His Executive Order 12044 required agencies to analyze the impact of proposed regulations and make those analyses publicly available. The order stressed practices that every succeeding president has embraced, including assessing the benefits and costs of alternatives. It also directed agencies to adopt the least burdensome approach to achieving regulatory goals and to embrace flexible regulatory alternatives and market mechanisms in lieu of traditional command and control regulation.

In addition to sector-specific legislation, President Carter signed into law two significant cross-cutting regulatory reform bills. The Regulatory Flexibility Act required agencies to analyze the impact of their regulatory actions on small entities and consider effective alternatives that would minimize those impacts.
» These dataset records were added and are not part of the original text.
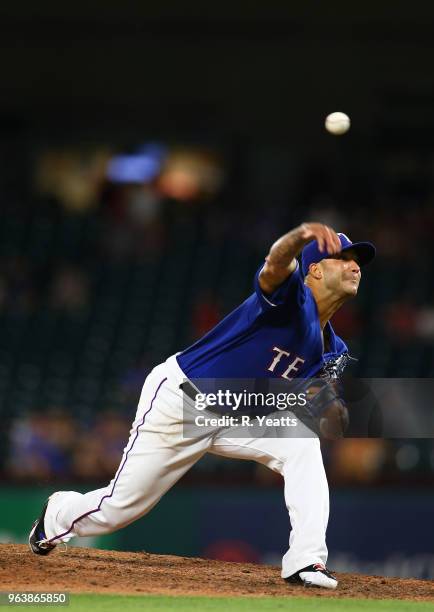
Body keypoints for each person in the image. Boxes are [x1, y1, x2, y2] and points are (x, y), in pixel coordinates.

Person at [29, 222, 375, 590]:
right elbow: (276, 263)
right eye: (343, 258)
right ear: (315, 270)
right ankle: (57, 514)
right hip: (183, 401)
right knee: (121, 508)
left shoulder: (332, 348)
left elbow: (333, 418)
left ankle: (306, 560)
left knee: (302, 444)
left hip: (241, 413)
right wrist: (302, 235)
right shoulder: (291, 298)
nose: (355, 266)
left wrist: (331, 402)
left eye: (358, 261)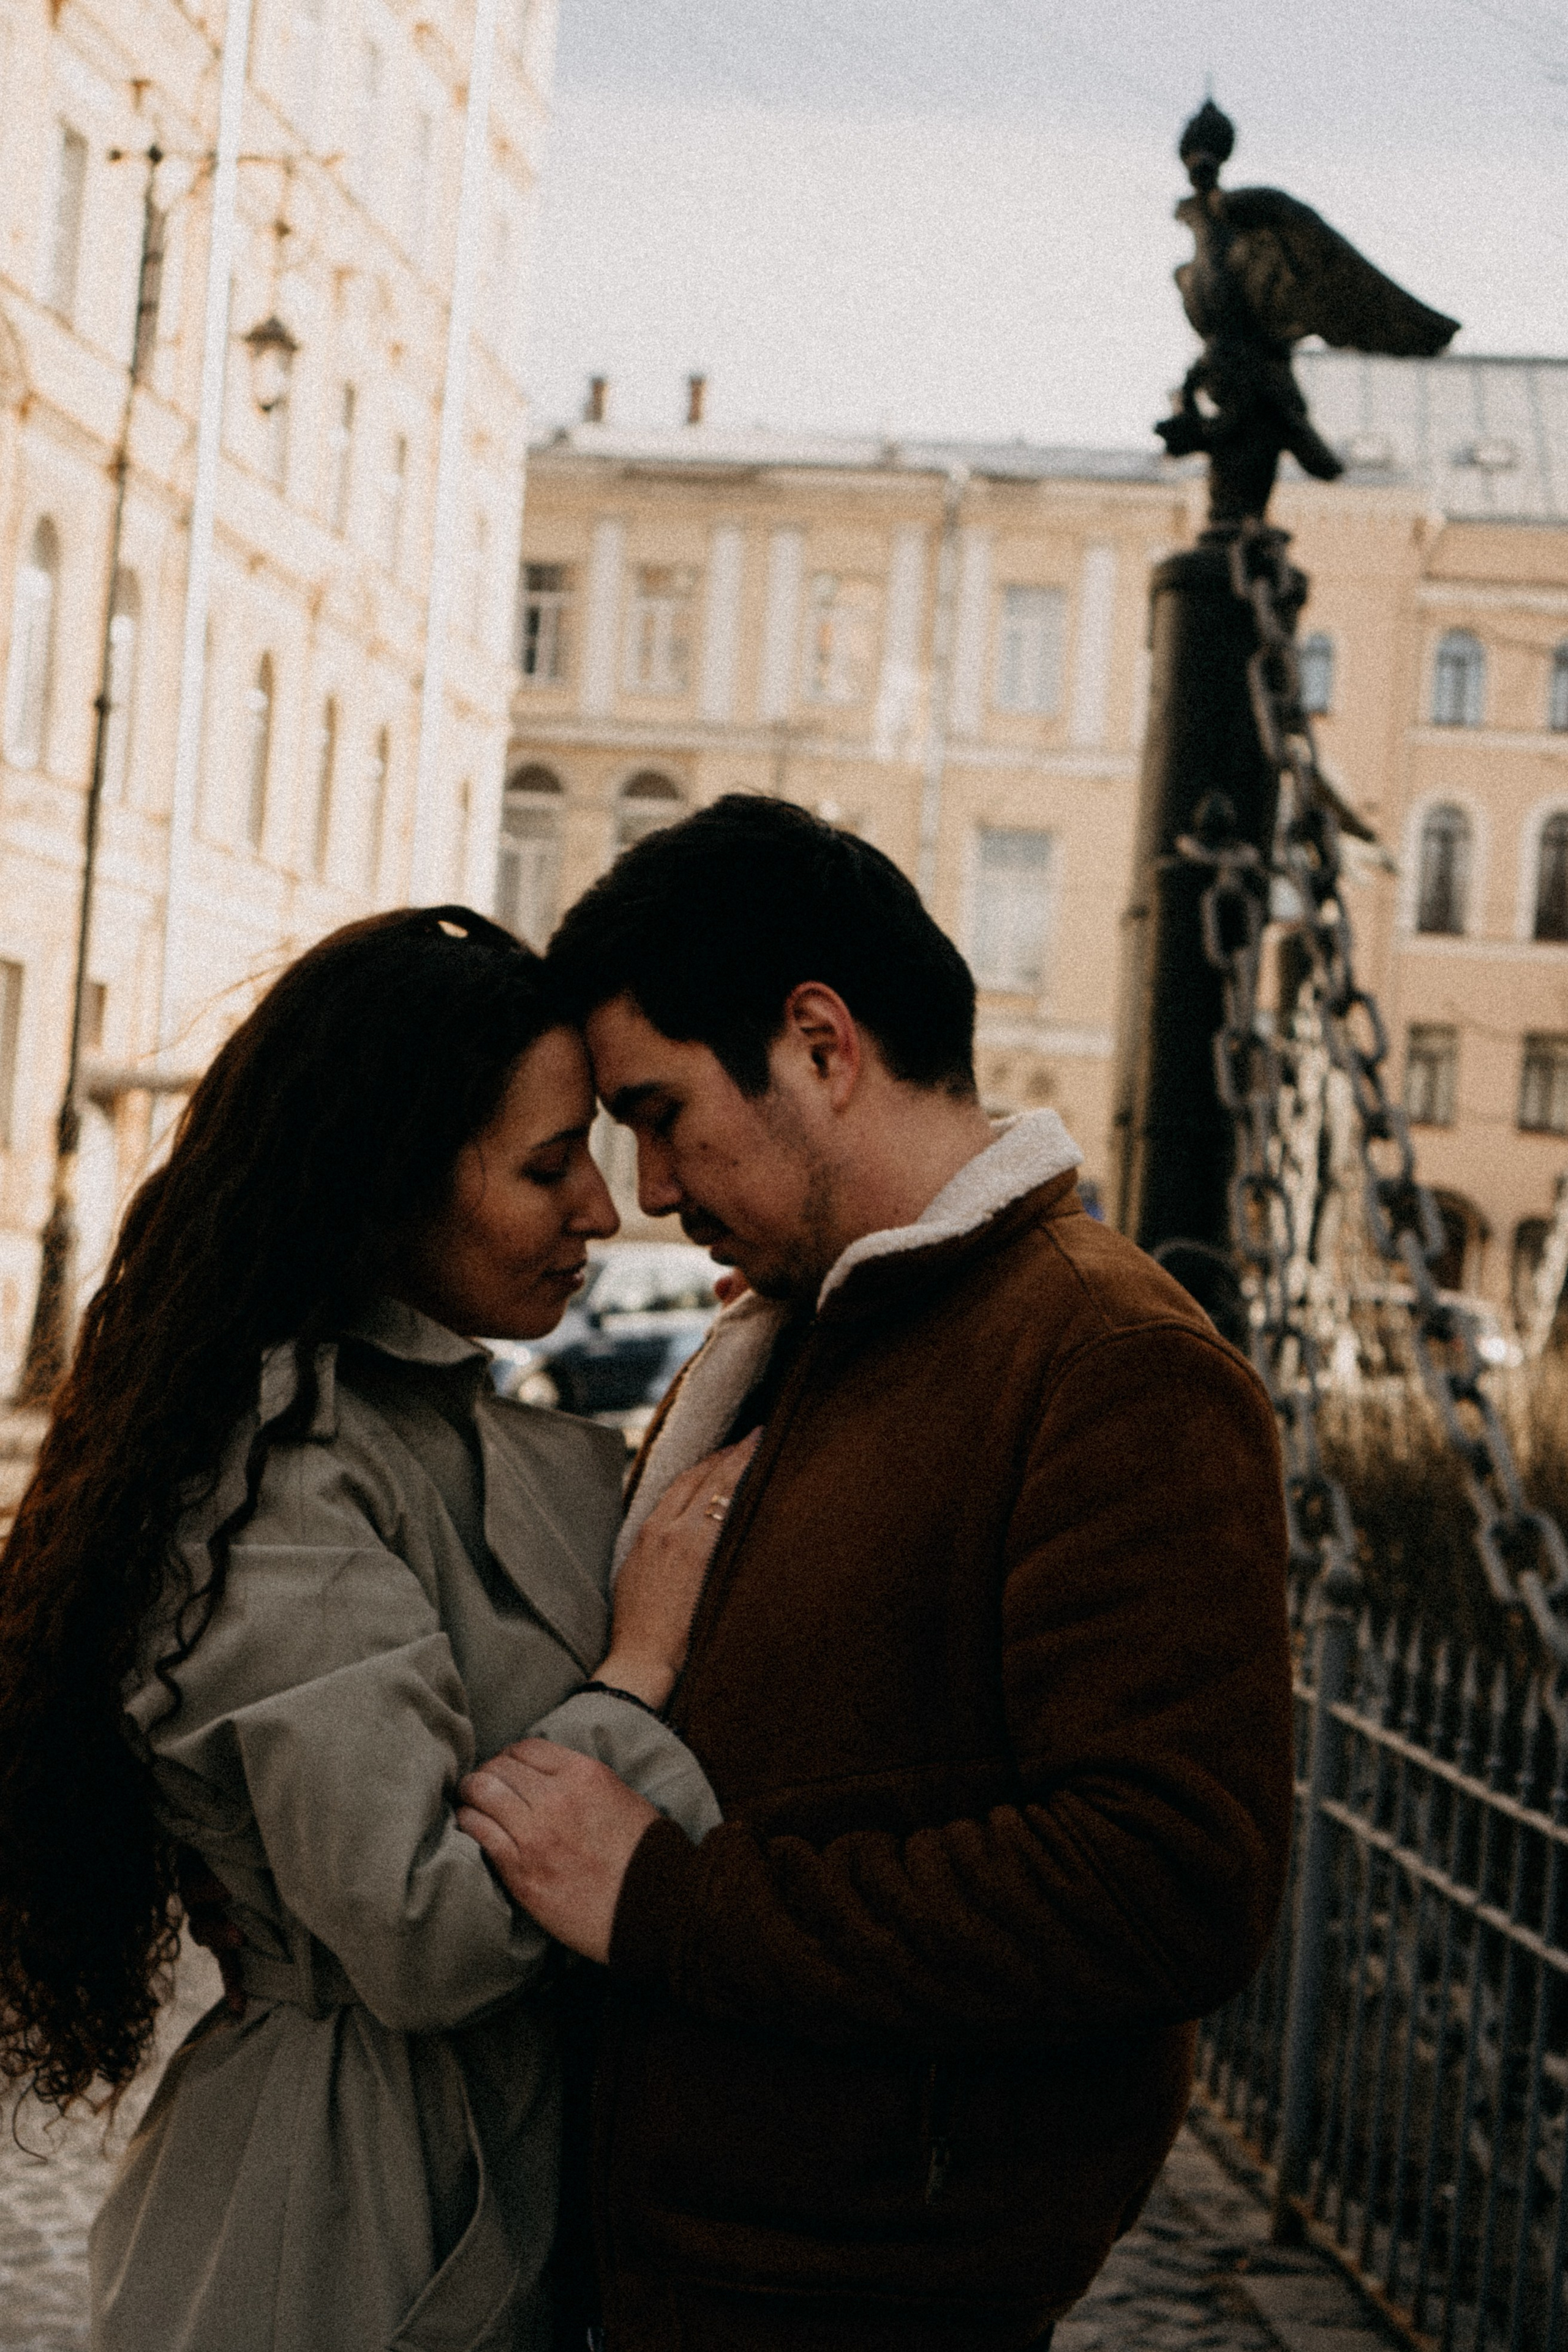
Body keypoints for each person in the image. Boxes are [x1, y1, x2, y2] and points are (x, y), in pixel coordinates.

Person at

The Paperwork Reduction Act created the Office of Information and Regulatory Affairs (OIRA) in the Office of Management and Budget to review and approve all new reporting requirements.

President Carter also supported legislation to “make the regulatory analysis called for in Executive Order 12044 a permanent requirement and extend the order to cover the independent regulatory agencies.” He even entertained the need for a regulatory budget to ensure “the first problems addressed are those in which regulations are likely to bring the greatest social benefits.”

Although President Carter did not succeed at getting legislation passed that codified his regulatory analysis requirements, he forged a “rough consensus both inside government and among academic critics on the proper underlying principles for regulatory reform.” Each successive president has built on those principles, and the benefit-cost balancing President Carter championed has become standard practice in federal agencies and is increasingly expected by courts when they review agency regulations.

With President Carter’s leadership, bipartisan efforts across all three branches of government eventually led to the removal of unnecessary regulation in several previously regulated industries, paving the way for mobile phones, lower airfares, and reduced racial discrimination in certain labor markets.

When Americans open their smart phones to make an airline reservation, they should take a moment to thank Jimmy Carter, the humble one-term president whose bold deregulatory initiatives made such welfare-enhancing innovations possible.

Susan Dudley

Susan Dudley is the director of the George Washington University Regulatory Studies Center and served from 2007 to 2009 as the Administrator of the Office of Information and Regulatory Affairs within the Office of Management and Budget.